#### [Wybrany fragment]
────────────────
Prof. David Wilson, biolog z Binghamton University, uważa, że wycofane osobniki stanowią bardzo ważne ogniwo ewolucji. Ich receptą na przetrwanie jest spokój, wyważenie i obserwacja. Aby to udowodnić, przeprowadził serię eksperymentów na rybach słonecznicach pstrych. Wkładał do akwarium metalowe klatki. Ciekawskie osobniki szybko podpływały do nowego przedmiotu i wpadały w pułapkę. Sytuacja odwróciła się, gdy wszystkie ryby przeniósł do nowego akwarium. Odważne osobniki szybko się przystosowały, podczas gdy strachliwe potrafiły nie jeść nawet pięć dni. Z tego wysuwa się wniosek, że z punktu przetrwania gatunku obie strategie są niezbędne. Po prostu w odmiennych warunkach zyskują przewagę. Bardziej odważni członkowie znajdują nowe źródła pożywienia, a ci bardziej ostrożni, trzymający się tego, co znają najlepiej, rzadziej padają ofiarą drapieżników i zatruć.
────────────────
#### [Wyciąg z danych]

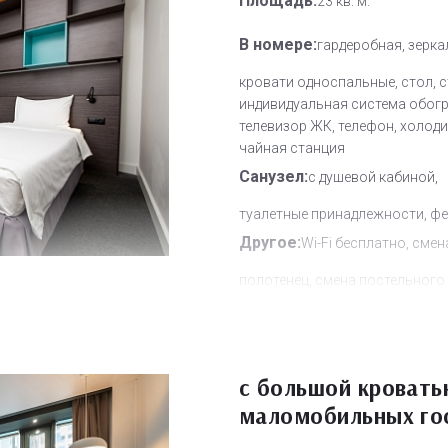
Площадь:
23 кв. м.
В номере:
гардеробная, зерка
кровати односпальные, стол, с
индивидуальная система обогр
телевизор ЖК, телефон, холоди
чайная станция
Санузел:
с душевой кабиной,
туалетные принадлежности, ф
Другое:
Wi-Fi бесплатно, смен
полотенец, смена постельного 
уборка номера
Дополнительное место:
1
с большой кровать
маломобильных го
────────────────
#### [Zadania do wykonania]
• A. Na podstawie wybranego fragmentu wyjaśnij, dlaczego dla przetrwania gatunku niezbędne są obie strategie, odważna i ostrożna.
• B. Podaj dosłownie z wybranego fragmentu tekst rozpoczynający się od słów „Prof. David Wilson, biolog” i biegnący aż po słowa „drapieżników i zatruć.”.

#### [Wykaz rozwiązań]
• A. Każda z tych strategii zyskuje przewagę w innych warunkach. Osobniki odważniejsze znajdują nowe źródła pożywienia, a ostrożniejsze, trzymające się tego, co znają najlepiej, rzadziej padają ofiarą drapieżników i zatruć.

• B.
Prof. David Wilson, biolog z Binghamton University, uważa, że wycofane osobniki stanowią bardzo ważne ogniwo ewolucji. Ich receptą na przetrwanie jest spokój, wyważenie i obserwacja. Aby to udowodnić, przeprowadził serię eksperymentów na rybach słonecznicach pstrych. Wkładał do akwarium metalowe klatki. Ciekawskie osobniki szybko podpływały do nowego przedmiotu i wpadały w pułapkę. Sytuacja odwróciła się, gdy wszystkie ryby przeniósł do nowego akwarium. Odważne osobniki szybko się przystosowały, podczas gdy strachliwe potrafiły nie jeść nawet pięć dni. Z tego wysuwa się wniosek, że z punktu przetrwania gatunku obie strategie są niezbędne. Po prostu w odmiennych warunkach zyskują przewagę. Bardziej odważni członkowie znajdują nowe źródła pożywienia, a ci bardziej ostrożni, trzymający się tego, co znają najlepiej, rzadziej padają ofiarą drapieżników i zatruć.